やっぱり先輩はどんなに悪くて酷い性格だとしても顔だけはいい。取り柄はきっとこれだけしかないと思う。人間、どこか一つくらい取り柄はあるんだなーと少しだけ感心していた。
このところどころにある街灯の明かりが俺たちを薄く照らしている。先輩はかっこいいけど、凛々しい顔つきじゃない。でも、つり目で黒い瞳がとても印象的で。体にほどよく筋肉がついているから男らしく見えるんだな、きっと。

自分がどんな表情で先輩を見ていたのかは分からない。けれど先輩が不適に笑うから、相当間抜けな顔をしていたのかもしれない。
無駄に色気を纏った先輩の笑顔。

その先輩の顔が近くなっていく。目を開けたまま、見ていた。
ああ、かっこいいな……って。

高校に入って唇に人の温度を感じるのは二度目。しかも短期間に。
一度目も、二度目も、相手は先輩。
起きたことは頭の中でもしっかりと分かっていた。
俺は先輩とキスをした。でも、どこか頭は働いていない。だって抵抗も何もしなかった。

「お前、頭も打っちゃった?」

やっぱり、こんな俺はおかしいのだろう。先輩は首を傾げて苦笑しながら俺に訊ねた。

うん、きっと、俺、転んで頭も打って、体全部がおかしくなったかもしれない。
だって先輩がかっこいいと思ったら、本当にかっこよく見えてしまって。
こんな間近に先輩の顔があるから見入ってしまう。

何も言わず、ただぼーっと先輩を見つめる俺の手を繋ぎ、先輩は歩き出す。

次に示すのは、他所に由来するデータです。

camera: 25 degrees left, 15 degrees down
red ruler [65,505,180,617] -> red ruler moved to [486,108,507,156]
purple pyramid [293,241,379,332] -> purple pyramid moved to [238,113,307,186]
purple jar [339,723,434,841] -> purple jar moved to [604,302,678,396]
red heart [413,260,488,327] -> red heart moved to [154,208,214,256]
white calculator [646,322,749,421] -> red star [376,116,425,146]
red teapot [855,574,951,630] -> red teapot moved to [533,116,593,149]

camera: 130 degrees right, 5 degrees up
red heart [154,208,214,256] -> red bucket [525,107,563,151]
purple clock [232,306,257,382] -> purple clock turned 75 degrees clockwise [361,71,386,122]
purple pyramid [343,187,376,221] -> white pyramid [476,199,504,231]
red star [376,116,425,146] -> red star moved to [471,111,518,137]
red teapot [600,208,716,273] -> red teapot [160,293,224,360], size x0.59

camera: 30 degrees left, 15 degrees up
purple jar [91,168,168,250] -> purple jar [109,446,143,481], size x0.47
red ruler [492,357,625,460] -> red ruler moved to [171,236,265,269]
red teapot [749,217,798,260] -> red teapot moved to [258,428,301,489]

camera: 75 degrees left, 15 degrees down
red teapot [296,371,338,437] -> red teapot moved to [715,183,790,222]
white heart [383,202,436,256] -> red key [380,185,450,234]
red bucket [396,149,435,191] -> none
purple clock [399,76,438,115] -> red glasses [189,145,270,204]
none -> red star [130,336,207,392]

自転車は先輩が片手で押しながら。
歩いてみると右足が痛くて、すこし引きずりながら歩いた。
それに気が付いた先輩は俺に合わせてゆっくりと歩いてくれた。

「俺ね、お前のこと、結構気に入ってんのよ」

そうは思えないんだけどな。
その言葉を心の中で反復した。

「ホームランじゃないけどね」

また野球ですか。
ホームランじゃないって、微妙に気に入ってる、って意味かな。
なんだか別に褒められてもけなされてもない気がした。

「ほら、ここ俺んち」

歩いて数分も経ってない気がした。後ろを振り返ると転んだ場所からそう遠く離れてはいなかった。
ここだと、俺の家からチャリで10分くらいかな。

先輩の家は沢山の緑に囲まれていて、とても静かそうな日本風の家だった。綺麗に手入れされた木々たちは、どうしても先輩の性格と結びつかなくて本当に先輩の家なのかどうなのか問いただしたくなった。

自転車を玄関前に止め、先輩が家の鍵を開ける。
そこでやっと我に返った。なにぼんやりしてこんなところまで来ているんだ。わざわざ悪魔のテリトリーに自分から足を踏み入れるなんて。